### Exercise:
Filter the listing and copy out each line that contains the word "commandé". Matching is case-sensitive.

Stored data entry listing
--------
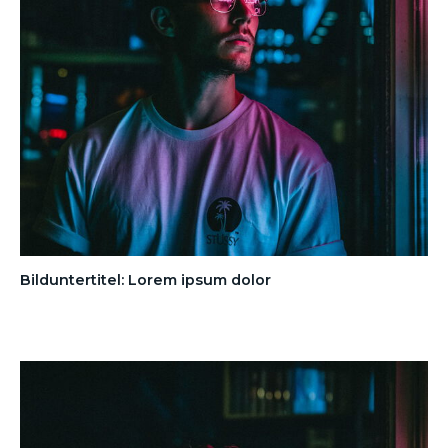
Bilduntertitel: Lorem ipsum dolor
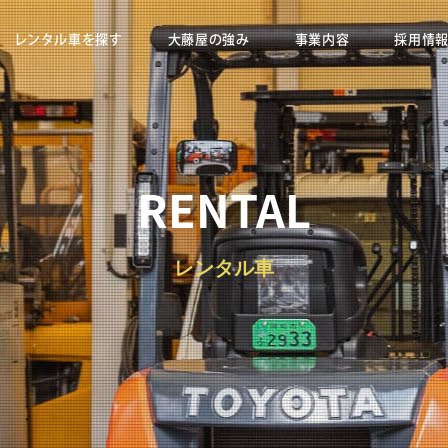
レンタル車を探す
大藤屋の強み
事業内容
採用情
RENTAL
レンタル車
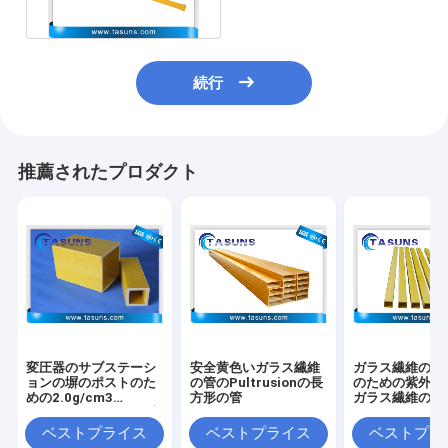
続行
推薦されたプロダクト
変圧器のサブステーシ
安全黄色いガラス繊維
ガラス繊維の十
ョンの塀のポストのた
の管のPultrusionの長
のための紫外線
めの2.0g/cm3
方形の管
ガラス繊維の長
Pultrusion FRPの長方
管
形の管
ベストプライス
ベストプライス
ベストプラ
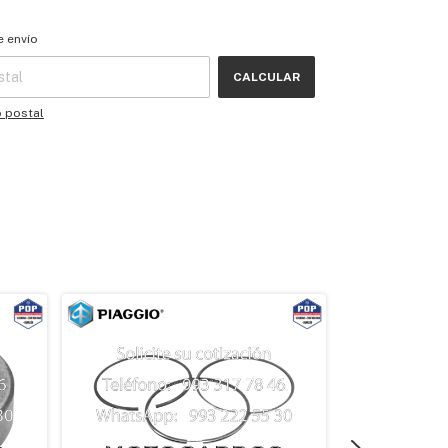
 CP:
CAMBIAR CP
e envío
CALCULAR
o postal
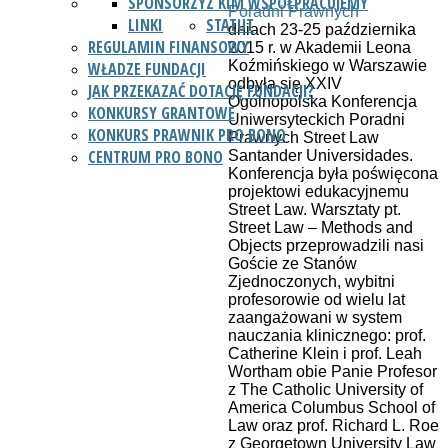
SPONSORZY
Z KIM WSPÓŁPRACUJEMY
LINKI
STATUT
dniach 23-25 października
REGULAMIN FINANSOWY
2015 r. w Akademii Leona
Koźmińskiego w Warszawie
WŁADZE FUNDACJI
odbyła się XXIV
JAK PRZEKAZAĆ DOTACJĘ FUNDACJI?
Ogólnopolska Konferencja
KONKURSY GRANTOWE
Uniwersyteckich Poradni
KONKURS PRAWNIK PRO BONO
Prawnych Street Law
CENTRUM PRO BONO
Santander Universidades.
Konferencja była poświęcona
projektowi edukacyjnemu
Street Law. Warsztaty pt.
Street Law – Methods and
Objects przeprowadzili nasi
Goście ze Stanów
Zjednoczonych, wybitni
profesorowie od wielu lat
zaangażowani w system
nauczania klinicznego: prof.
Catherine Klein i prof. Leah
Wortham obie Panie Profesor
z The Catholic University of
America Columbus School of
Law oraz prof. Richard L. Roe
z Georgetown University Law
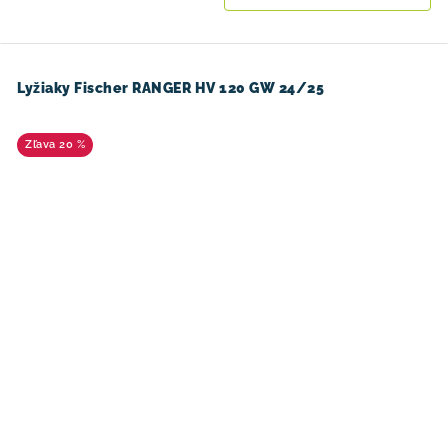
Lyžiaky Fischer RANGER HV 120 GW 24/25
20 %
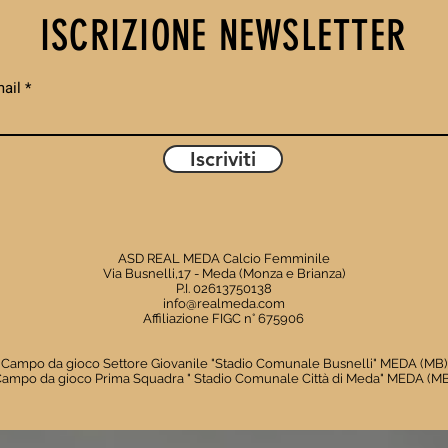
BRILLARE IN
0 
ISCRIZIONE NEWSLETTER
CAMPIONATO
BL
PI
NE
ail
CA
Iscriviti
ASD REAL MEDA Calcio Femminile
Via Busnelli,17 - Meda (Monza e Brianza)
P.I. 02613750138
info@realmeda.com
Affiliazione FIGC n° 675906
Campo da gioco Settore Giovanile "Stadio Comunale Busnelli" MEDA (MB)
ampo da gioco Prima Squadra " Stadio Comunale Città di Meda" MEDA (MB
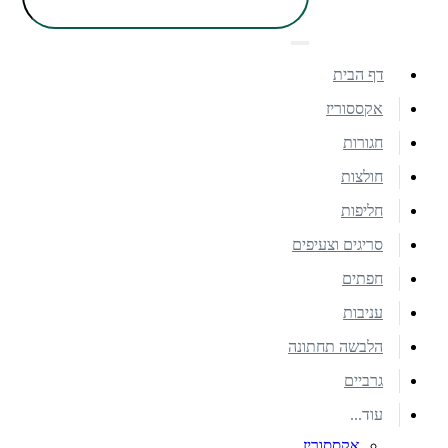
דף הבית
אקססוריז
חגורות
חולצות
חליפות
סריגים וצעיפים
חפתים
עניבות
הלבשה תחתונה
גרביים
עוד...
אקססוריז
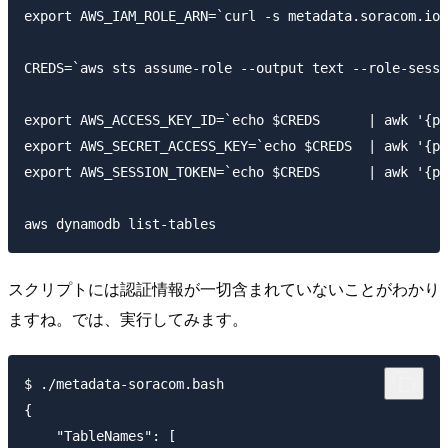
export AWS_IAM_ROLE_ARN=`curl -s metadata.soracom.io/
CREDS=`aws sts assume-role --output text --role-sessi
export AWS_ACCESS_KEY_ID=`echo $CREDS      | awk '{pr
export AWS_SECRET_ACCESS_KEY=`echo $CREDS  | awk '{pr
export AWS_SESSION_TOKEN=`echo $CREDS      | awk '{pr
スクリプトには認証情報が一切含まれていないことがわかり
ますね。では、実行してみます。
$ ./metadata-soracom.bash

{

    "TableNames": [
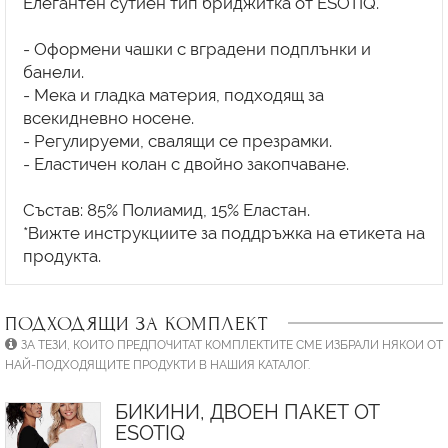
Елегантен сутиен тип бриджитка от ESOTIQ.
- Оформени чашки с вградени подплънки и
банели.
- Мека и гладка материя, подходящ за
всекидневно носене.
- Регулируеми, свалящи се презрамки.
- Еластичен колан с двойно закопчаване.
Състав: 85% Полиамид, 15% Еластан.
*Вижте инструкциите за поддръжка на етикета на
ПОДХОДЯЩИ ЗА КОМПЛЕКТ
ЗА ТЕЗИ, КОИТО ПРЕДПОЧИТАТ КОМПЛЕКТИТЕ СМЕ ИЗБРАЛИ НЯКОИ ОТ
НАЙ-ПОДХОДЯЩИТЕ ПРОДУКТИ В НАШИЯ КАТАЛОГ.
БИКИНИ, ДВОЕН ПАКЕТ ОТ
ESOTIQ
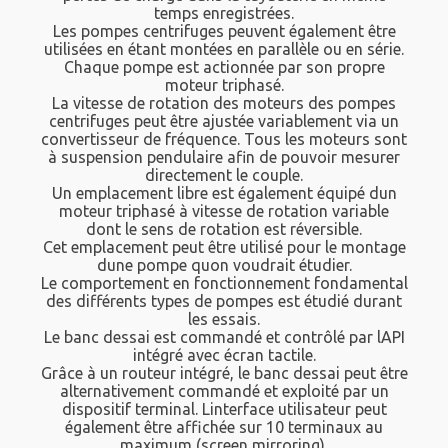
temps enregistrées.
Les pompes centrifuges peuvent également être
utilisées en étant montées en parallèle ou en série.
Chaque pompe est actionnée par son propre
moteur triphasé.
La vitesse de rotation des moteurs des pompes
centrifuges peut être ajustée variablement via un
convertisseur de fréquence. Tous les moteurs sont
à suspension pendulaire afin de pouvoir mesurer
directement le couple.
Un emplacement libre est également équipé dun
moteur triphasé à vitesse de rotation variable
dont le sens de rotation est réversible.
Cet emplacement peut être utilisé pour le montage
dune pompe quon voudrait étudier.
Le comportement en fonctionnement fondamental
des différents types de pompes est étudié durant
les essais.
Le banc dessai est commandé et contrôlé par lAPI
intégré avec écran tactile.
Grâce à un routeur intégré, le banc dessai peut être
alternativement commandé et exploité par un
dispositif terminal. Linterface utilisateur peut
également être affichée sur 10 terminaux au
maximum (screen mirroring).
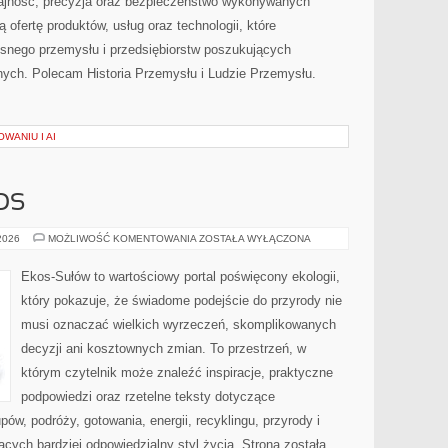
dajność, precyzja oraz bezpieczeństwo wykonywanych
 ofertę produktów, usług oraz technologii, które
snego przemysłu i przedsiębiorstw poszukujących
ych. Polecam Historia Przemysłu i Ludzie Przemysłu.
WANIU I AI
OS
CZYTELNICZY
 2026
MOŻLIWOŚĆ KOMENTOWANIA
ZOSTAŁA WYŁĄCZONA
GŁOS
Ekos-Sułów to wartościowy portal poświęcony ekologii,
który pokazuje, że świadome podejście do przyrody nie
musi oznaczać wielkich wyrzeczeń, skomplikowanych
decyzji ani kosztownych zmian. To przestrzeń, w
którym czytelnik może znaleźć inspiracje, praktyczne
podpowiedzi oraz rzetelne teksty dotyczące
w, podróży, gotowania, energii, recyklingu, przyrody i
ych bardziej odpowiedzialny styl życia. Strona została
--------
### Solution to this task:
Le banc dessai est commandé et contrôlé par lAPI
alternativement commandé et exploité par un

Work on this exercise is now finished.